En France, nous avons un déficit de statistiques sur la question. C'est-à-dire que les statistiques sont aveugles quand on a envie de connaître le sort de la troisième génération. Les statistiques disponibles concernent la nationalité et le lieu de naissance des immigrées. Mais quand il s'agit de personnes qui sont nées en France, de parents nés aussi en France, on perd la traçabilité. Elles ne sont pas étrangères et n'ont pas immigré et pourtant, d'après leur patronyme, leur faciès, leur couleur et leur origine, même si elles sont nées et socialisées en France, elles continuent d'être victimes de ce stigmate racial, religieux ou culturel. Ce qui veut dire que ni la nationalité ni les diplômes ne protègent de la discrimination.

Il faut, donc, travailler au niveau des recruteurs pour déconstruire un peu leurs représentations. Ils doivent partir du principe qu'il faut embaucher les compétents. Il est tout de même dommage de se priver de la compétence de l'autre et de la plus value qu'il peut apporter, à cause d'une appartenance réelle ou supposée.
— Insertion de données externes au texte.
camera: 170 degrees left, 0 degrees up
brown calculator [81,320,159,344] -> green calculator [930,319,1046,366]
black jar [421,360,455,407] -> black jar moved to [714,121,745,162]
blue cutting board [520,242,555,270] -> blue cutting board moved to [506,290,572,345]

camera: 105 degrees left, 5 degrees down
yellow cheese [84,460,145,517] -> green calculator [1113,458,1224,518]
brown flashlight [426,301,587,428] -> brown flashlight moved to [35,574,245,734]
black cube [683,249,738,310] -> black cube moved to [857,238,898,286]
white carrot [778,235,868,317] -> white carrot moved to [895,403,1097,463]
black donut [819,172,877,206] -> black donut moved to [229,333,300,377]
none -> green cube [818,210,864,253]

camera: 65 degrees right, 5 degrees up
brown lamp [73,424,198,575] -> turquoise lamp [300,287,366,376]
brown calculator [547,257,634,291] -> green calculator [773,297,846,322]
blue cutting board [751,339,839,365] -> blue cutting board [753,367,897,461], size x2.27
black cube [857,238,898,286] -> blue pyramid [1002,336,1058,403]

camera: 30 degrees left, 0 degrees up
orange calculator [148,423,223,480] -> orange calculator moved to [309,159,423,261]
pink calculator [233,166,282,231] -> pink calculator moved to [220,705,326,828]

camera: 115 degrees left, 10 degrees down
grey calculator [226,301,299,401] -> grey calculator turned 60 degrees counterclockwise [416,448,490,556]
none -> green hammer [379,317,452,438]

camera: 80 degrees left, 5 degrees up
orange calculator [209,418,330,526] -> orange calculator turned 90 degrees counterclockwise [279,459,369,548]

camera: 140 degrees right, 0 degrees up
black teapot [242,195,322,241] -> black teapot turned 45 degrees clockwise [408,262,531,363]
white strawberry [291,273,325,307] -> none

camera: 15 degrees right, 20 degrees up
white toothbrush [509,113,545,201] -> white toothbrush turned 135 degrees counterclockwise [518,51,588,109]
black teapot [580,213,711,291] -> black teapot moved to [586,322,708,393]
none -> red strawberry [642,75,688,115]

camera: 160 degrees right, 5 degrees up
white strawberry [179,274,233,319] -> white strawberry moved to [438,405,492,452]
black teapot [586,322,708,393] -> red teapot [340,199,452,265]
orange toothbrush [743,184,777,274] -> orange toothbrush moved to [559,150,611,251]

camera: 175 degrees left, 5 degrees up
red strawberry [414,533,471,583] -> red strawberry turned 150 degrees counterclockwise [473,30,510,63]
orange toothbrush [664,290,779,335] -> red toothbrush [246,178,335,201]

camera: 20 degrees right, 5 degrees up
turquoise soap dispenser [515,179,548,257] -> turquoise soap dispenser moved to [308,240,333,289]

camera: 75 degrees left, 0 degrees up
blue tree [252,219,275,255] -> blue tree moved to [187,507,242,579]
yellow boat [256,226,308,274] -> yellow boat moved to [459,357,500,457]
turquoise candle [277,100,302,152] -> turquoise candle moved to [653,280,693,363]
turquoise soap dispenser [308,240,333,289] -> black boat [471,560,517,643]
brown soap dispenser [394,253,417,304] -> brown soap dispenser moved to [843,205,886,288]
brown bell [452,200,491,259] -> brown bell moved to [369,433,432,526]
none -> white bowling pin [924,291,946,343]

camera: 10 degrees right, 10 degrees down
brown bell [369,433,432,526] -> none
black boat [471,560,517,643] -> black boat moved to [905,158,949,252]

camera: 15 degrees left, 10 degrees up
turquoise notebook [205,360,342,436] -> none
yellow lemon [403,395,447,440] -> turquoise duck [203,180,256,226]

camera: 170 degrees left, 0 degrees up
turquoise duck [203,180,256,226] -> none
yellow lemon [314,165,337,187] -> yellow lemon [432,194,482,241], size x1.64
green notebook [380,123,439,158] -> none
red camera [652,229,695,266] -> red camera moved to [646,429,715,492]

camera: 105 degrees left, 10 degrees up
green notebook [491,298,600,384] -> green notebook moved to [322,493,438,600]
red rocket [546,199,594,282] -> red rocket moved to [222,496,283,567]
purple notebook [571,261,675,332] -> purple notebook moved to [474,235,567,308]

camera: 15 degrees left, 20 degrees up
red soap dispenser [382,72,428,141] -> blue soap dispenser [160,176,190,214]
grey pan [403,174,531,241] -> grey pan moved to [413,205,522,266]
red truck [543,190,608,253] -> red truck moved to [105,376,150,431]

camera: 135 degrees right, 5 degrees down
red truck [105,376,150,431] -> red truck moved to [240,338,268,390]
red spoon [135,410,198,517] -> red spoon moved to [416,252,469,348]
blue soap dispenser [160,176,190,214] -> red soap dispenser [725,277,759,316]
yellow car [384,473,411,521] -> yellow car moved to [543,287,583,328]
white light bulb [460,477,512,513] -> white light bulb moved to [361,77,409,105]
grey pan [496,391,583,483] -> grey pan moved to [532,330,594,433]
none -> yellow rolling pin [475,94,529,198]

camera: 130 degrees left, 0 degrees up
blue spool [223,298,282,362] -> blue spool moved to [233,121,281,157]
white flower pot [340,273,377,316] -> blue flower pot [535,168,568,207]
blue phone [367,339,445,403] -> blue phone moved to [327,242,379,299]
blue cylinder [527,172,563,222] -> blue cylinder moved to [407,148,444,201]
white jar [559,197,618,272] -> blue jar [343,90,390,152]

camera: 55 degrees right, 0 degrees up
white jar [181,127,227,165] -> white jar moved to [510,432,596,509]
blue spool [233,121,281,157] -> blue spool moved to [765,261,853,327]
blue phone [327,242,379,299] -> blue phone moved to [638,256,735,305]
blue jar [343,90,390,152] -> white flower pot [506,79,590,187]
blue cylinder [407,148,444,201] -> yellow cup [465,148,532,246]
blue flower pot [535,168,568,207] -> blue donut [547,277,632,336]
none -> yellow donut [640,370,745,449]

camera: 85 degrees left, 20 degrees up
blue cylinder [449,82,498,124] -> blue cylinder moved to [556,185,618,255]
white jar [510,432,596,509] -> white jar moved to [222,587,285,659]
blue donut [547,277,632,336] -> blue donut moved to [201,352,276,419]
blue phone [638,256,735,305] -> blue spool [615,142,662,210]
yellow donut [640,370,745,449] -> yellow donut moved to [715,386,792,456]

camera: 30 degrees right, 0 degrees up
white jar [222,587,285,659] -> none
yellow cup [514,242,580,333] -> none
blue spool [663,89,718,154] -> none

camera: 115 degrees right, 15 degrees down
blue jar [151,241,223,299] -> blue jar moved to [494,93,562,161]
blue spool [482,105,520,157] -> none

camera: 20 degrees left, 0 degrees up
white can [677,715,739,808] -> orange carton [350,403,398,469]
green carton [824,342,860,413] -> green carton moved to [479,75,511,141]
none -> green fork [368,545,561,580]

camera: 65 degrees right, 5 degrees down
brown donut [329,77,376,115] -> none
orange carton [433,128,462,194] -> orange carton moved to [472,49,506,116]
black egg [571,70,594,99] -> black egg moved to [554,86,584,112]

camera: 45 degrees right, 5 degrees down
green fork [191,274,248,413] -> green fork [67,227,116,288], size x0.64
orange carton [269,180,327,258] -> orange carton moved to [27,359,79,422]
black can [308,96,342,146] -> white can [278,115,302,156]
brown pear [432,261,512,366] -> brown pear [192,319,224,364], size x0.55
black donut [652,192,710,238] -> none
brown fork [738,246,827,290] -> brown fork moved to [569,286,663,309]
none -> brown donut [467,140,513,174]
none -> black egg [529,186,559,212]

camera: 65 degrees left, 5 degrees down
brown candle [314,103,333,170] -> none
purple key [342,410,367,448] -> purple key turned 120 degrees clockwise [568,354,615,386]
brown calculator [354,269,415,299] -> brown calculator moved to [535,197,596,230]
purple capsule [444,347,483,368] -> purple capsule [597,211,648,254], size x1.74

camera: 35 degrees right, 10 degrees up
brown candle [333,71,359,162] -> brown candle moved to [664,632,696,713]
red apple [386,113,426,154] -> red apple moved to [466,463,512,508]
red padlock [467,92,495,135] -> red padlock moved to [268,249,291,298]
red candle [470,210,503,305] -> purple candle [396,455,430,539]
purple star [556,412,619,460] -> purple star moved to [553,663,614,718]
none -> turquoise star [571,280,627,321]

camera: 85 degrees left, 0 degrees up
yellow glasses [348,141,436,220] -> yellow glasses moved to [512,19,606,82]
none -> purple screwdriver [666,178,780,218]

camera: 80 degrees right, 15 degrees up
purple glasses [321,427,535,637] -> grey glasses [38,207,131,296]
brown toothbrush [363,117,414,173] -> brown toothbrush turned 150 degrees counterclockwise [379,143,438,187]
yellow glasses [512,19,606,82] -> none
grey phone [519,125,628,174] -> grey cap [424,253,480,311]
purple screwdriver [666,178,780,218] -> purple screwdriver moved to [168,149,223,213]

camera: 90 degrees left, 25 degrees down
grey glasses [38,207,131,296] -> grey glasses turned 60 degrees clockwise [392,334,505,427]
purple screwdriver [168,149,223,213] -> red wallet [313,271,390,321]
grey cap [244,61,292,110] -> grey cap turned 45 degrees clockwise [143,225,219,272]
Peut-on parler de préjugés dans ce cas ?

Bien sûr. A compétence et à diplôme égaux, une personne quinquagénaire reçoit 3 fois moins de convocation qu'une personne trentenaire, une personne d'origine marocaine reçoit 5 fois moins de convocation à un entretien et une personne qui a un handicap qui n'a pas de préjudice sur son travail, même s'il est blanc et français, reçoit 15 fois moins de convocation à un entretien d'embauche. Cela montre que les préjugés sont opérants. Ils touchent également certains corps de métier qu'on soumet à une projection sexuelle. Quand on analyse les offres d'emploi on trouve : « Cherche une secrétaire, une sage-femme… ». Tout est mis au féminin. D'un autre côté, on peut trouver : « Cherche chef de travaux » , comme si une femme ne peut pas assumer cette responsabilité. Lors de la formulation, on est déjà dans la discrimination.

Quelques solutions

Selon notre chercheur, pour surmonter le handicap de la discrimination, il faut d'abord savoir de quoi on parle et faire un diagnostic et un état des lieux. Avant d'agir, il faut savoir sur quoi on agit.

De là, la nécessité d'avoir des outils d'identification, de savoir si la discrimination existe ou non, comment elle se manifeste, dans quel secteur d'activité, quel public elle touche, à quel niveau de responsabilité… C'est d'ailleurs pour cette raison que Rachid Alaoui a proposé la création d'un Observatoire des discriminations sur les Marocains à l'étranger, mais aussi au Maroc. «Ce sera intéressant de travailler sur les deux. A partir d'un état des lieux, on peut définir une stratégie globale et établir un plan d'action. «Comment une discrimination est avérée alors qu'elle est interdite par la loi? Comment réparer le préjudice et sanctionner cette discrimination ? Mais si on procède uniquement à la sanction, on ne risque pas d'aller loin même si la sanction est importante», souligne le chercheur qui propose plutôt la sensibilisation comme moyen de lutte contre cette notion. Autre élément principal de cette lutte: faire connaitre les bonnes pratiques.